### Document segment
The most common side effects of compounded semaglutide include: nausea, diarrhea, vomiting, stomach (abdominal pain), headache, indigestion, upset stomach, dizziness, feeling bloated, gas, stomach flu, runny nose or sore throat, belching, constipation, feeling tired (fatigue), heartburn.
These are not all the possible side effects of compounded semaglutide.
Talk to your healthcare provider if you have any side effect that bothers you or that does not go away. Contact your healthcare provider for medical advice about side effects. You may report negative side effects of prescription drugs to the FDA. Visit www.fda.gov/medwatch or call 1-800-FDA-1088.
General information about the safe and effective use of compounded semaglutide.
Medicines are sometimes prescribed for purposes other than those listed in a Medication Guide. Do not use compounded semaglutide for a condition for which it was not prescribed. Do not give compounded semaglutide to other people, even if they have the same condition you have. It may harm them. You can ask your pharmacist or healthcare provider for information about compounded semaglutide that is written for health professionals.

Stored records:
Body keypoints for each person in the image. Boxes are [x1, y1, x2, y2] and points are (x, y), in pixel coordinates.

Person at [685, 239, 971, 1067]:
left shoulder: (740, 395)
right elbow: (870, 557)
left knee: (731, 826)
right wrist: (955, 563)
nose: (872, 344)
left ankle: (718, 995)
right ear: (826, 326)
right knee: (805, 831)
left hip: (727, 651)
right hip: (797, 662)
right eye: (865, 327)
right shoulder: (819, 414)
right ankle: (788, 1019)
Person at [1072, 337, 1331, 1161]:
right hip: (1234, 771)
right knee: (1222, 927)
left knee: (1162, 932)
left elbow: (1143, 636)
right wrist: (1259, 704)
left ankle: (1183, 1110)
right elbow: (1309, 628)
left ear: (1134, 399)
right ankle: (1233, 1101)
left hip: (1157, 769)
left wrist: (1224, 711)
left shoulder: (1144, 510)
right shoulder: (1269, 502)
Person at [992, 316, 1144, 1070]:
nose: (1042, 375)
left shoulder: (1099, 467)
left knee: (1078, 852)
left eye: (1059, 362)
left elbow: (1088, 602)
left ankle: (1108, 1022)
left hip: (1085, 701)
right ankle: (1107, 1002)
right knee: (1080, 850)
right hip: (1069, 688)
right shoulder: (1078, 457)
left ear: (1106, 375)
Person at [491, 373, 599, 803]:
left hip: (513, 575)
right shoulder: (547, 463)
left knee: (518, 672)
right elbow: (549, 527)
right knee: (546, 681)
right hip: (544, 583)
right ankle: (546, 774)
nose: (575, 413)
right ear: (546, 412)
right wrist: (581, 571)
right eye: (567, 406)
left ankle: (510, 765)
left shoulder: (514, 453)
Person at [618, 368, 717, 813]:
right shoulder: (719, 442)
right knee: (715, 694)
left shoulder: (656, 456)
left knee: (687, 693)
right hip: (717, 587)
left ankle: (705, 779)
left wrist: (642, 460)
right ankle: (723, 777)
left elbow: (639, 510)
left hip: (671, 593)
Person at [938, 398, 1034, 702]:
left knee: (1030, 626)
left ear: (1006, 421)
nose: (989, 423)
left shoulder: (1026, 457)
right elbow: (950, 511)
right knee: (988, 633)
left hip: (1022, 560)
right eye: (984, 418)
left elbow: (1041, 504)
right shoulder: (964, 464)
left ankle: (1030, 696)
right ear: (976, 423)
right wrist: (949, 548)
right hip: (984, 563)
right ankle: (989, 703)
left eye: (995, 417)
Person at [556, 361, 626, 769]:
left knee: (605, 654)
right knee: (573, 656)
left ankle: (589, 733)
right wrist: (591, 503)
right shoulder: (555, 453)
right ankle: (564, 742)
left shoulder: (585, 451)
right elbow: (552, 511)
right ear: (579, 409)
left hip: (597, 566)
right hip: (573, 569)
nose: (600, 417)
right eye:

### Aim of the task
Please answer these questions from the compounded semaglutide text:
1. What phone number does it give for reporting negative side effects to the FDA?
2. Whom can you ask for information about compounded semaglutide written for health professionals?
3. Which side effect is listed right after "headache"?

### Answer box
1. 1-800-FDA-1088
2. Your pharmacist or healthcare provider
3. Indigestion